Im trying to apply a function onto my list but it returns this error
"non numeric matrix extent error"
here's my code
the error occurs in the last few lines
the code works fine up till the end, and because of this, im unable to plot my graphs
I've searched online but couldnt find anything that helps, and I cant see what's wrong with the code
#Question 1
set.seed(10000)
v <- c(0.1,0.5,1,2,5,10,100)
lyst <- list()
for(i in v)
{
for(j in v)
{
elementname <- paste0(as.character(i),"-",as.character(j))
print(elementname)
lyst[[elementname]] <- rgamma(10000,i,j)
}
}
#Question 2
pdf("Question2.pdf",width = 20, height = 10)
par(mfcol=c(7,7))
for(x in names(lyst))
{
hist(lyst[[x]],
xlab = "Value",
main = paste("Alpha-Lambda:",x))
}
dev.off()
#Question 3
theoretical_mean <- matrix(ncol=7,nrow=7,dimnames=list(as.character(v), as.character(v)))

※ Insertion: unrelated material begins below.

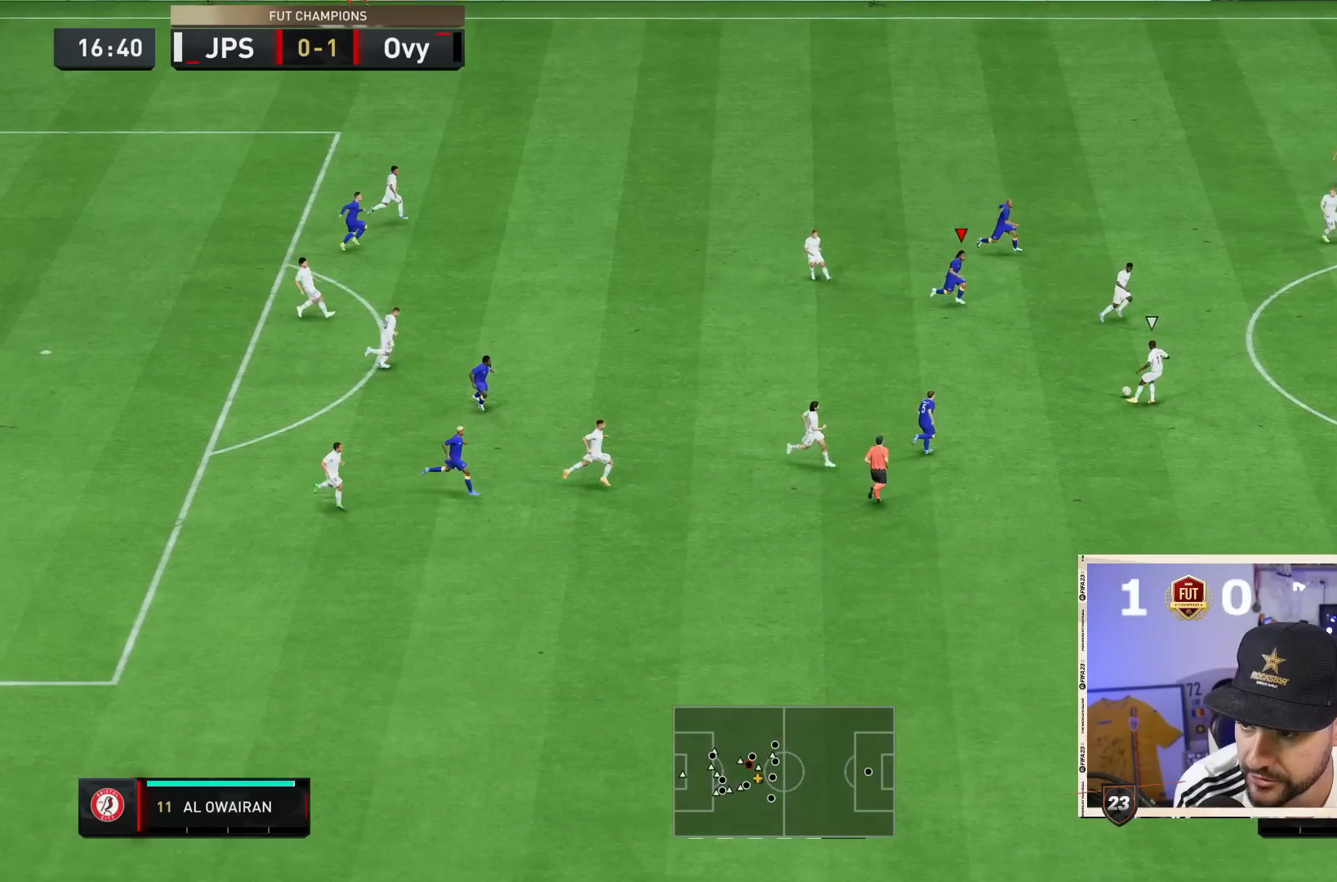
{"dt_ms": 500, "buttons": ["L2"], "left_stick": "down-right", "right_stick": "center", "events": [[50, "R2", "up"], [67, "L1", "up"], [167, "left_stick", "center"], [183, "L2", "down"], [267, "left_stick", "down-right"]]}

theoretical_var <- matrix(ncol=7,nrow=7,dimnames=list(as.character(v), as.character(v)))
for (i in 1:7)
{
for (j in 1:7)
{
theoretical_mean[j,i] <- as.character(v[i]/v[j])
theoretical_var[j,i] <- as.character(v[i]/(v[j]^2))
}
}
sample_mean <-lapply(lyst, mean)
sample_mean <- as.data.frame(matrix(unlist(sample_mean),nrow = 7, ncol = 7, byrow = T))
sample_mean <- round(sample_mean,digits = 3)
sample_mean <- data.matrix(sample_mean, rownames.force = NA)
sample_var <-lapply(lyst, var)
sample_var <- as.data.frame(matrix(unlist(sample_var),nrow = 7, ncol = 7, byrow = T))
sample_var <- round(sample_var,digits = 3)
sample_var <- data.matrix(sample_var, rownames.force = NA)
theor_sample_mean <- matrix(paste(theoretical_mean, sample_mean, sep=" - "),nrow=7,dimnames = dimnames(theoretical_var))
theor_sample_var <- matrix(paste(theoretical_var, sample_var, sep=" - "),nrow=7,dimnames= dimnames(theoretical_var))
sink("Q3.txt")
cat("Theoretical Mean vs. Sample Mean:\n")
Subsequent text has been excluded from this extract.